Monday, November 06, 2006

Congress Follows Executive Branch Like A Flock Of Sheep

Howard Zinn:
We are not a democracy in foreign policy

By Penelope Bowler
Contributing Writer
The South End

Wayne State University

Nov. 6, 2006

Howard Zinn told an audience that the state of our nation lies somewhere between democracy and totalitarianism.

Beginning with the civil rights movement and the anti-war movement of the 1960s, Zinn has been a tireless activist as well as a voice of dissent for over 40 years. Last night at Cobo Hall, the Cranbrook Peace Foundation honored the historian, author and lifelong peace activist.

Zinn, the author of the classic best-selling book “A People’s History of the United States, 1492 - Present,” along with other important works on history and U.S. policy, lectured and answered questions. Zinn began his career as a professor at Spellman University in the early ‘60s where he became involved with SNCC, the Student Nonviolent Coordinating Committee (SNCC).

Zinn began his lecture with an anecdote about meeting current Michigan House Representative John Conyers for the first time in Selma, Ala., in 1963. Conyers was introduced to Zinn as a young lawyer from Michigan. Zinn was there with SNCC, it was Freedom Day and black people were arriving at the county seat to try to register to vote, where they faced long lines of police cars, the deputy sheriff and his men.

“It was like a war was taking place on this street in front of the county courthouse, as if there was an enemy there. And the enemy [was] old black ladies and women carrying their kids and young men, people who wanted to vote — they were the enemy. And there was the Army brought out to intimidate them and to arrest some of them and beat some of them and cattle prod some of them and John Conyers was there that day and that was the first time I met him,” Zinn said. He called it, “a day to remember, a day of courage and commitment.”

The topics discussed ranged from our history of “violent expansion and history of ethnic cleansing,” the media’s apparent lack of fact-checking, to the Bush administration’s “war crimes.” Citing Colin Powell’s WMDs speech to the United Nations before the beginning of the war in Iraq, Zinn called it “probably the longest list of falsehoods ever spoken to the U.N.”

Zinn talked about the “complicated spectrum of political ideology” saying that “there is totalitarianism on one end and there is democracy on the other end but we (the U.S.) are not on that end. We are somewhere in between, because we cannot call ourselves a democracy in so many ways, we can (call ourselves a democracy) in many ways. Yes, we do have a Constitution, and we do have a Bill of Rights and we do vote but, there are too many ways in which we fall short. And one of those, simply, (is) that in matters of foreign policy, we are not a democratic country, in matters of going to war, there is no democracy there. The president decides on war. The president and a small group of people around him decide on war. The people don’t have any say in it.”

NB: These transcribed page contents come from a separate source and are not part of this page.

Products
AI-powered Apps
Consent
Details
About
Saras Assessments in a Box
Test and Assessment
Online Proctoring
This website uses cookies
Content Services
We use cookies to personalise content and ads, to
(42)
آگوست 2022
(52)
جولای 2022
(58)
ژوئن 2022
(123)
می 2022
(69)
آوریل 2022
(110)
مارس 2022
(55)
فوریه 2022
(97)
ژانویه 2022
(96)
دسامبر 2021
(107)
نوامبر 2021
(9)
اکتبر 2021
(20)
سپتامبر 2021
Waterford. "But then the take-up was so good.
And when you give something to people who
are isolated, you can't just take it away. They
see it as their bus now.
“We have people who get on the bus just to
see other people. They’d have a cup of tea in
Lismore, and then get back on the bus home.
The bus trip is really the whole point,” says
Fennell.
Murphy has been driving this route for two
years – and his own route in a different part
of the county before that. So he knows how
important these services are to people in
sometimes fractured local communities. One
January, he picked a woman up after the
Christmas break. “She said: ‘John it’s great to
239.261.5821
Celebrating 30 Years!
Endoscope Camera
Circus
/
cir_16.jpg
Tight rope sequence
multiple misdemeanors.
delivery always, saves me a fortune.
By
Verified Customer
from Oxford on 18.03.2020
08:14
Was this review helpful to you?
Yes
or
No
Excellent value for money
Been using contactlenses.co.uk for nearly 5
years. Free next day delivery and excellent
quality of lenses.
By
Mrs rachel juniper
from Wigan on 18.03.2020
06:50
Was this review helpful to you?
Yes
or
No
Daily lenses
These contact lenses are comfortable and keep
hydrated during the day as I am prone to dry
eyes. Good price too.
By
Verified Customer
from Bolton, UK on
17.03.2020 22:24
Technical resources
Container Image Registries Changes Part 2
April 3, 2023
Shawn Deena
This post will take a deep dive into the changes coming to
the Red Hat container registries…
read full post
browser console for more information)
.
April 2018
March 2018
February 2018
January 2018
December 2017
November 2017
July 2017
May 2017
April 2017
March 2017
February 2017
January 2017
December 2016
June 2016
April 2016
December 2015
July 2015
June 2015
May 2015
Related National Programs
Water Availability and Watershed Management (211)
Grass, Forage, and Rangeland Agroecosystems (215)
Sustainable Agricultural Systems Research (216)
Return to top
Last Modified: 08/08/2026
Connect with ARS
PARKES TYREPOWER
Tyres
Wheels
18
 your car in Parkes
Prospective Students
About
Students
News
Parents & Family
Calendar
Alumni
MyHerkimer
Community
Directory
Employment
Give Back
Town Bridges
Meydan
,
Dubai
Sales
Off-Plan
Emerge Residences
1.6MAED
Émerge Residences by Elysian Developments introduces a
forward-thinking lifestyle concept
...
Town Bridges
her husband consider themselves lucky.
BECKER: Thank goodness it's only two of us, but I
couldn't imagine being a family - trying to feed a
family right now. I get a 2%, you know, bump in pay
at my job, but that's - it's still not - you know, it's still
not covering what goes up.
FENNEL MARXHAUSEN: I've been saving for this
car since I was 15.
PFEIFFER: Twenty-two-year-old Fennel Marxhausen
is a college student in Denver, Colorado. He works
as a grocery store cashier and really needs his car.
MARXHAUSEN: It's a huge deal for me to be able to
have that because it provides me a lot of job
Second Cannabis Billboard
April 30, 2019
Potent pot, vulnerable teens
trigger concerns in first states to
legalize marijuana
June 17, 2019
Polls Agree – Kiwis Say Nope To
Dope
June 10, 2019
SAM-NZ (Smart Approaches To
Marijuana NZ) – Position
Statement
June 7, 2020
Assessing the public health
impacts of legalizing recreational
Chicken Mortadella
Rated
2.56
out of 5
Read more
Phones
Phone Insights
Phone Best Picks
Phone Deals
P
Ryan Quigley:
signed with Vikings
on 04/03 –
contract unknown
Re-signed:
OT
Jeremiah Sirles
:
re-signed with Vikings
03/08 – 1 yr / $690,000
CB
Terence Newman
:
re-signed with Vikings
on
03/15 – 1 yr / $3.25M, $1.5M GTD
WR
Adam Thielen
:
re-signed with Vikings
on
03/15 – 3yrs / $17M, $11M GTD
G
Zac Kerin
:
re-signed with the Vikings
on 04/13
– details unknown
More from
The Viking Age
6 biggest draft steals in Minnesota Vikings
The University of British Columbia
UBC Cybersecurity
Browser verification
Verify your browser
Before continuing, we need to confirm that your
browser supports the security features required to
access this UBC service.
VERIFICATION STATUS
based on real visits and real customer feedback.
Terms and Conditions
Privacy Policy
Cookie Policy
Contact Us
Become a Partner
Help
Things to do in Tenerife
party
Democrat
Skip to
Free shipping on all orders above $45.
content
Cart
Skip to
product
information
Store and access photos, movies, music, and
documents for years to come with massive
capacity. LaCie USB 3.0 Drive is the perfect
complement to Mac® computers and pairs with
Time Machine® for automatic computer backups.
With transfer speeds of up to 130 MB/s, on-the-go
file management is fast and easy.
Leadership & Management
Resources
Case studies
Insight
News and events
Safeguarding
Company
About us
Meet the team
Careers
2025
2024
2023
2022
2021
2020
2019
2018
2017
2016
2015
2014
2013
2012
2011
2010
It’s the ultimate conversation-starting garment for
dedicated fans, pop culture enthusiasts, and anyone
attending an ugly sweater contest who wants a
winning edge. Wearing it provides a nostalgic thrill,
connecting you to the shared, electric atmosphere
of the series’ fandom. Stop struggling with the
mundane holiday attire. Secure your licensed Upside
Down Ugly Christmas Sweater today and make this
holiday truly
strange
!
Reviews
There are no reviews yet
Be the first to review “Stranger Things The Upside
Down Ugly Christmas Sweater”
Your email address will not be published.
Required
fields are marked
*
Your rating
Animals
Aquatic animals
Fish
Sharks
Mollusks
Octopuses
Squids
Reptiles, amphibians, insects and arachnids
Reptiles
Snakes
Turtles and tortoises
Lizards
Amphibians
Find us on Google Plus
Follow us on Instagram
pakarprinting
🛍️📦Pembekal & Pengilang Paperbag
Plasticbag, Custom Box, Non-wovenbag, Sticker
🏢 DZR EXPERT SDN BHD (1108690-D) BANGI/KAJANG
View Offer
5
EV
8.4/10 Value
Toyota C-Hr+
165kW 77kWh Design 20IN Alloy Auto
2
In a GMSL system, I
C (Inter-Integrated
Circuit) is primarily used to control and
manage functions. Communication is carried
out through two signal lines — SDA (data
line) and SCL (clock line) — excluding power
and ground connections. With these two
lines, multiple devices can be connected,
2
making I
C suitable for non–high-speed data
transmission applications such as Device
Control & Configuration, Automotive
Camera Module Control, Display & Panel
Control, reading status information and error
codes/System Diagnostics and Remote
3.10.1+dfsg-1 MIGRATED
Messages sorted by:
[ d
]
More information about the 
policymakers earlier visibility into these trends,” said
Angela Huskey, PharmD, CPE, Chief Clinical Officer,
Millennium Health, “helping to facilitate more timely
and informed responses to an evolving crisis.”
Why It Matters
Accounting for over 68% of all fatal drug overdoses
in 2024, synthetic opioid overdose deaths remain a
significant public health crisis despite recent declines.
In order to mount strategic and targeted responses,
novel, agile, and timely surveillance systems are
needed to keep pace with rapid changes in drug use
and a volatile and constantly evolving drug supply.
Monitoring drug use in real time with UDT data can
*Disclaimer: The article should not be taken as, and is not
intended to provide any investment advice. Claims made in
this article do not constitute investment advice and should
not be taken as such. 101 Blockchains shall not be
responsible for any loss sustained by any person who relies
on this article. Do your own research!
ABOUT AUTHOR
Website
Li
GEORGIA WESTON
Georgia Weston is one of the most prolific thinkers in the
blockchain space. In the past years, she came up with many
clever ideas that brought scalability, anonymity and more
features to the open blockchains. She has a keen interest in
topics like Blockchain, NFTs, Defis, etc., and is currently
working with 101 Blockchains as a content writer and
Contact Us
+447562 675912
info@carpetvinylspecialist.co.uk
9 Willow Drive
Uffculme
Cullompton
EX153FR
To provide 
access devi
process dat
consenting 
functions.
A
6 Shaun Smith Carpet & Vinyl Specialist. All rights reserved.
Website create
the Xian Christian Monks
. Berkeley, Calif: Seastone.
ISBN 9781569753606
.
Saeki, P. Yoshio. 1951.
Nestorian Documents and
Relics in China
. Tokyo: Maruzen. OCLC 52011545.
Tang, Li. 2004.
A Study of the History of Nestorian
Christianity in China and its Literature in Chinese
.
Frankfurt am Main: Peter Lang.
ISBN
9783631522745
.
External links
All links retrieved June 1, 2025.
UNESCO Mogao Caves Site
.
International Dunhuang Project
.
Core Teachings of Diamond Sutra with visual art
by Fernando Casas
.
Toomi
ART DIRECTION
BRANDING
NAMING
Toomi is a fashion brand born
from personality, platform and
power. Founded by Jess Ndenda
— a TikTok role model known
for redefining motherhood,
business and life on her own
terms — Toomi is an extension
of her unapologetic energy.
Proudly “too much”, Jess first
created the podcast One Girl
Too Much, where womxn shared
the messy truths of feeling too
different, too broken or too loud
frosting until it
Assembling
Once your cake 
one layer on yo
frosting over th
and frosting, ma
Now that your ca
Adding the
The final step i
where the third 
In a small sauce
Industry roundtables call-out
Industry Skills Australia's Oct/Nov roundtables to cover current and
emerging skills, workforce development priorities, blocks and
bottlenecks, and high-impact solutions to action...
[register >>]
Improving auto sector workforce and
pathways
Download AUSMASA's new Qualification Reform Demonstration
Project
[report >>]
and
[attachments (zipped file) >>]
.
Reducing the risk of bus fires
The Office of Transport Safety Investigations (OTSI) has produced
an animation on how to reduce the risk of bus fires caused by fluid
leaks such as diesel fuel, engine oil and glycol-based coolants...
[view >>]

Zinn proceeded to discuss the system of checks and balances and how we all learned about the branches of government in our junior high classes in a way as to make it seem like a quaint idea from a children’s book — something that is nice in theory but in reality is actually more like a fairy tale.

In Zinn’s view, Congress has almost never exercised its role in government to check the executive branch, citing history as far back as the Mexican War of 1846, saying that every time a president has wanted to go to war “Congress has followed like a flock of sheep. This is not what James Madison had in mind.”

The burden lies with the Supreme Court to interpret what is Constitutional, and the Constitution requires that “war be declared by Congress.” Zinn noted, “Every war since World War II has been unconstitutional … democracy doesn’t always work out through practice the way it looks on paper or in the Constitution.”